There is nothing wrong with neoliberalism, as we are in a global environment which will have norms and practices, but, as any other approach, it also has its downsides. The most important downside is that market driven policies strengthen the incumbents.
Hence, policies must always be based on the realities on the ground, rather than some airy fairy “trickle down” assumption. Deviations must also be factored in, so that policies are tailored to suit the voter, and not internationalism.
This dogmatic adherence to neoliberalism accounts, but not exhaustively, for the low levels of economic transformation and the dire poverty, unemployment and inequality that runs rampant, more so in black areas. While some may argue that investors may become wary of a turbulent environment with daily protests, because economic marginalisation definitely stops investors from coming in. Finish and klaar.
To get into the discussion on the amendments to competition policy, they are what the doctor ordered in terms of the realities on the ground. Firstly, they will eliminate unfair price discrimination or excessive pricing by dominant firms. This dominance makes it hard for small and medium businesses to compete.
When this dominance is linked to the Preferential Procurement Policy Framework Act, black aspirants are knocked for a six.
Other abuses by large firms like predatory pricing (when dominant firms lower their prices below reasonable economic levels to force competitors out of the market), margin squeezes (when dominant firms who operate across the value chain use their position to manipulate prices in the different markets in which they compete to force competition out), and refusing to supply scarce resources are also routed out by the amendments.

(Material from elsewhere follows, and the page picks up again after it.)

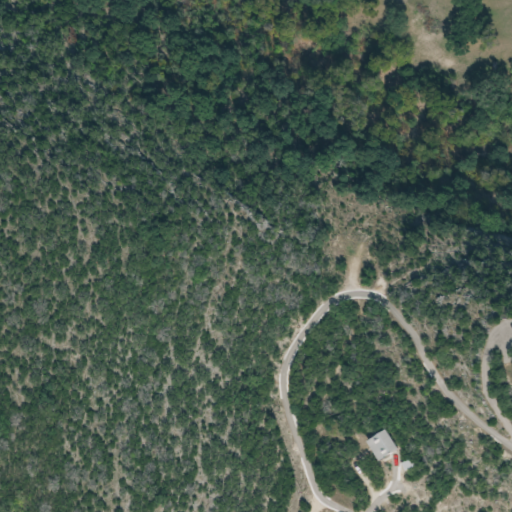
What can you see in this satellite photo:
road: (331, 303)
building: (385, 445)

The bill also has provisions which make it easier for the authorities to exempt collaboration between small and medium businesses to enable industrial expansion and better aggregate employment.
The Competition Commission has been given teeth to deal with errant companies and fines could be at 10percent of turnover even for a first offender, and as much as 25percent of turnover for repeat offenders.
Finally, it is hoped the EDD will take another look at horizontal linkages, in other words, the control of value chains by major entities. For instance, small black publishers have to compete with publications owned by their printers and distributors. This is patently unfair, given the fact that these small publishers indirectly subsidise the publications owned by the major company.
For black entrepreneurs the amendments are like manna, and this could then be the start of effective economic restructure that could see more blacks in the economy. South Africa needs more such fire power.
Dr Thami Mazwai is a member of the Black Economic Empowerment Advisory Council, but writes in his personal capacity.
The views expressed here are not necessarily those of Independent Media.